▸ **What you are asked to do**: Without including any pictures, write out all the records word for word.

Saved data entries
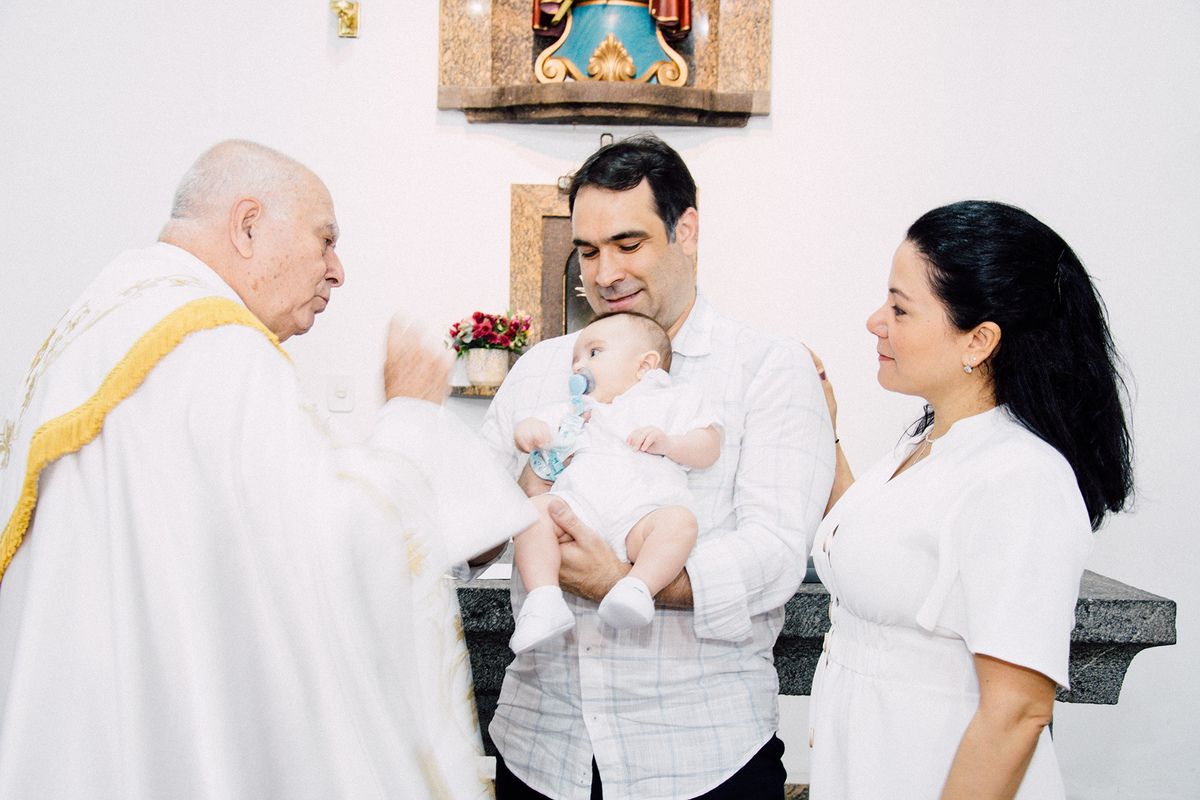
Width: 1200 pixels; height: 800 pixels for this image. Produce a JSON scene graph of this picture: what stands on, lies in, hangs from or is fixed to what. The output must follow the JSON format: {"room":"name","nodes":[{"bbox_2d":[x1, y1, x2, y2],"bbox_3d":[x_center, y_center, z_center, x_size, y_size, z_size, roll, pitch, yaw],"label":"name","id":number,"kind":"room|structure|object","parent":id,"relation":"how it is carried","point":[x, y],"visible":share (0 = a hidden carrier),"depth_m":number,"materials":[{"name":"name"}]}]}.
{"room":"place of worship","nodes":[
{"label":"place of worship","id":0,"kind":"room"},
{"bbox_2d":[0,0,1199,799],"bbox_3d":[-0.025,-0.742,4.735,7.174,3.965,0.203,1,2,1],"label":"wall","id":1,"kind":"structure","parent":0,"point":[785,43],"depth_m":4.69,"materials":[{"name":"white paint"}]},
{"bbox_2d":[327,374,353,412],"bbox_3d":[-0.789,-0.023,4.559,0.068,0.114,0.015,1,2,1],"label":"light switch","id":2,"kind":"object","parent":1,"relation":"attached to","point":[339,390],"visible":0.98,"depth_m":4.56,"materials":[{"name":"white plastic"}]},
{"bbox_2d":[330,0,358,37],"bbox_3d":[-0.850,-1.268,4.971,0.085,0.123,0.118,1,2,1],"label":"wall sconce","id":3,"kind":"object","parent":1,"relation":"attached to","point":[351,5],"visible":0.99,"depth_m":4.96,"materials":[{"name":"gold metal"}]},
{"bbox_2d":[449,384,499,398],"bbox_3d":[-0.164,-0.020,4.540,0.675,0.029,0.213,1,2,1],"label":"shelf","id":4,"kind":"object","parent":1,"relation":"attached to","point":[461,390],"visible":0.33,"depth_m":4.47,"materials":[{"name":"stone"}]},
{"bbox_2d":[463,346,509,385],"bbox_3d":[-0.343,-0.105,4.544,0.143,0.117,0.137,1,2,1],"label":"flower pot","id":5,"kind":"object","parent":4,"relation":"on","point":[482,376],"visible":0.92,"depth_m":4.49,"materials":[{"name":"ceramic"}]},
{"bbox_2d":[445,309,533,357],"bbox_3d":[-0.333,-0.195,4.543,0.270,0.181,0.233,1,2,1],"label":"flower bouquet","id":6,"kind":"object","parent":5,"relation":"in","point":[475,316],"visible":0.79,"depth_m":4.50,"materials":[{"name":"plant"}]},
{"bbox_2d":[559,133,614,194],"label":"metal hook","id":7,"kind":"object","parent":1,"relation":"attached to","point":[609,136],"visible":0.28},
{"bbox_2d":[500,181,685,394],"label":"wall niche","id":8,"kind":"object","parent":1,"relation":"attached to","point":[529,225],"visible":0.39,"depth_m":4.79,"materials":[{"name":"brown stone"}]},
{"bbox_2d":[435,0,770,125],"bbox_3d":[0.028,-1.312,4.769,1.108,0.889,0.268,1,2,1],"label":"wall niche","id":9,"kind":"object","parent":1,"relation":"attached to","point":[705,71],"visible":0.82,"depth_m":4.77,"materials":[{"name":"brown stone"}]},
{"bbox_2d":[527,0,693,86],"bbox_3d":[0.040,-1.450,4.942,0.542,0.866,0.216,1,2,1],"label":"statue","id":10,"kind":"object","parent":9,"relation":"on","point":[567,52],"visible":0.87,"depth_m":4.92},
{"bbox_2d":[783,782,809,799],"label":"floor","id":11,"kind":"structure","parent":0,"point":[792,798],"depth_m":4.48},
{"bbox_2d":[0,139,523,799],"bbox_3d":[-0.604,0.424,2.410,0.744,1.596,1.009,0,2,-23],"label":"man","id":12,"kind":"object","parent":11,"relation":"on","point":[315,274],"visible":0.96,"depth_m":2.07},
{"bbox_2d":[460,131,833,799],"bbox_3d":[0.071,0.376,2.650,0.597,1.628,0.628,1,2,1],"label":"man","id":13,"kind":"object","parent":11,"relation":"on","point":[644,192],"visible":0.9,"depth_m":2.49},
{"bbox_2d":[505,311,721,654],"bbox_3d":[0.027,0.118,2.398,0.347,0.510,0.338,1,2,13],"label":"baby","id":14,"kind":"object","parent":13,"relation":"in","point":[642,507],"visible":0.84,"depth_m":2.38},
{"bbox_2d":[529,371,595,480],"bbox_3d":[-0.055,0.043,2.479,0.106,0.167,0.100,1,2,1],"label":"pacifier","id":15,"kind":"object","parent":14,"relation":"attached to","point":[541,469],"visible":0.93,"depth_m":2.48,"materials":[{"name":"blue plastic"}]},
{"bbox_2d":[449,570,1171,753],"bbox_3d":[0.247,0.810,3.522,1.997,0.781,0.843,1,2,1],"label":"stone altar","id":16,"kind":"object","parent":11,"relation":"on","point":[1088,607],"visible":0.32,"depth_m":3.26,"materials":[{"name":"grey stone"}]},
{"bbox_2d":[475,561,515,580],"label":"paper","id":17,"kind":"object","parent":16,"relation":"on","point":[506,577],"visible":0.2,"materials":[{"name":"white paper"}]},
{"bbox_2d":[802,197,1139,799],"bbox_3d":[0.554,0.454,2.406,0.500,1.448,0.772,1,2,1],"label":"woman","id":18,"kind":"object","parent":11,"relation":"on","point":[973,313],"visible":0.99,"depth_m":2.22}
]}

▸ **Your response**:
Width: 1200 pixels; height: 800 pixels for this image. Produce a JSON scene graph of this picture: what stands on, lies in, hangs from or is fixed to what. The output must follow the JSON format: {"room":"name","nodes":[{"bbox_2d":[x1, y1, x2, y2],"bbox_3d":[x_center, y_center, z_center, x_size, y_size, z_size, roll, pitch, yaw],"label":"name","id":number,"kind":"room|structure|object","parent":id,"relation":"how it is carried","point":[x, y],"visible":share (0 = a hidden carrier),"depth_m":number,"materials":[{"name":"name"}]}]}.
{"room":"place of worship","nodes":[
{"label":"place of worship","id":0,"kind":"room"},
{"bbox_2d":[0,0,1199,799],"bbox_3d":[-0.025,-0.742,4.735,7.174,3.965,0.203,1,2,1],"label":"wall","id":1,"kind":"structure","parent":0,"point":[785,43],"depth_m":4.69,"materials":[{"name":"white paint"}]},
{"bbox_2d":[327,374,353,412],"bbox_3d":[-0.789,-0.023,4.559,0.068,0.114,0.015,1,2,1],"label":"light switch","id":2,"kind":"object","parent":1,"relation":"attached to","point":[339,390],"visible":0.98,"depth_m":4.56,"materials":[{"name":"white plastic"}]},
{"bbox_2d":[330,0,358,37],"bbox_3d":[-0.850,-1.268,4.971,0.085,0.123,0.118,1,2,1],"label":"wall sconce","id":3,"kind":"object","parent":1,"relation":"attached to","point":[351,5],"visible":0.99,"depth_m":4.96,"materials":[{"name":"gold metal"}]},
{"bbox_2d":[449,384,499,398],"bbox_3d":[-0.164,-0.020,4.540,0.675,0.029,0.213,1,2,1],"label":"shelf","id":4,"kind":"object","parent":1,"relation":"attached to","point":[461,390],"visible":0.33,"depth_m":4.47,"materials":[{"name":"stone"}]},
{"bbox_2d":[463,346,509,385],"bbox_3d":[-0.343,-0.105,4.544,0.143,0.117,0.137,1,2,1],"label":"flower pot","id":5,"kind":"object","parent":4,"relation":"on","point":[482,376],"visible":0.92,"depth_m":4.49,"materials":[{"name":"ceramic"}]},
{"bbox_2d":[445,309,533,357],"bbox_3d":[-0.333,-0.195,4.543,0.270,0.181,0.233,1,2,1],"label":"flower bouquet","id":6,"kind":"object","parent":5,"relation":"in","point":[475,316],"visible":0.79,"depth_m":4.50,"materials":[{"name":"plant"}]},
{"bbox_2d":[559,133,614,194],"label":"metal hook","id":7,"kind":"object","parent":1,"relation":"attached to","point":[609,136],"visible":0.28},
{"bbox_2d":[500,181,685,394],"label":"wall niche","id":8,"kind":"object","parent":1,"relation":"attached to","point":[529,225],"visible":0.39,"depth_m":4.79,"materials":[{"name":"brown stone"}]},
{"bbox_2d":[435,0,770,125],"bbox_3d":[0.028,-1.312,4.769,1.108,0.889,0.268,1,2,1],"label":"wall niche","id":9,"kind":"object","parent":1,"relation":"attached to","point":[705,71],"visible":0.82,"depth_m":4.77,"materials":[{"name":"brown stone"}]},
{"bbox_2d":[527,0,693,86],"bbox_3d":[0.040,-1.450,4.942,0.542,0.866,0.216,1,2,1],"label":"statue","id":10,"kind":"object","parent":9,"relation":"on","point":[567,52],"visible":0.87,"depth_m":4.92},
{"bbox_2d":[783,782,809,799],"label":"floor","id":11,"kind":"structure","parent":0,"point":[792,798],"depth_m":4.48},
{"bbox_2d":[0,139,523,799],"bbox_3d":[-0.604,0.424,2.410,0.744,1.596,1.009,0,2,-23],"label":"man","id":12,"kind":"object","parent":11,"relation":"on","point":[315,274],"visible":0.96,"depth_m":2.07},
{"bbox_2d":[460,131,833,799],"bbox_3d":[0.071,0.376,2.650,0.597,1.628,0.628,1,2,1],"label":"man","id":13,"kind":"object","parent":11,"relation":"on","point":[644,192],"visible":0.9,"depth_m":2.49},
{"bbox_2d":[505,311,721,654],"bbox_3d":[0.027,0.118,2.398,0.347,0.510,0.338,1,2,13],"label":"baby","id":14,"kind":"object","parent":13,"relation":"in","point":[642,507],"visible":0.84,"depth_m":2.38},
{"bbox_2d":[529,371,595,480],"bbox_3d":[-0.055,0.043,2.479,0.106,0.167,0.100,1,2,1],"label":"pacifier","id":15,"kind":"object","parent":14,"relation":"attached to","point":[541,469],"visible":0.93,"depth_m":2.48,"materials":[{"name":"blue plastic"}]},
{"bbox_2d":[449,570,1171,753],"bbox_3d":[0.247,0.810,3.522,1.997,0.781,0.843,1,2,1],"label":"stone altar","id":16,"kind":"object","parent":11,"relation":"on","point":[1088,607],"visible":0.32,"depth_m":3.26,"materials":[{"name":"grey stone"}]},
{"bbox_2d":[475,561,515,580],"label":"paper","id":17,"kind":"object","parent":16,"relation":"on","point":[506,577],"visible":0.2,"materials":[{"name":"white paper"}]},
{"bbox_2d":[802,197,1139,799],"bbox_3d":[0.554,0.454,2.406,0.500,1.448,0.772,1,2,1],"label":"woman","id":18,"kind":"object","parent":11,"relation":"on","point":[973,313],"visible":0.99,"depth_m":2.22}
]}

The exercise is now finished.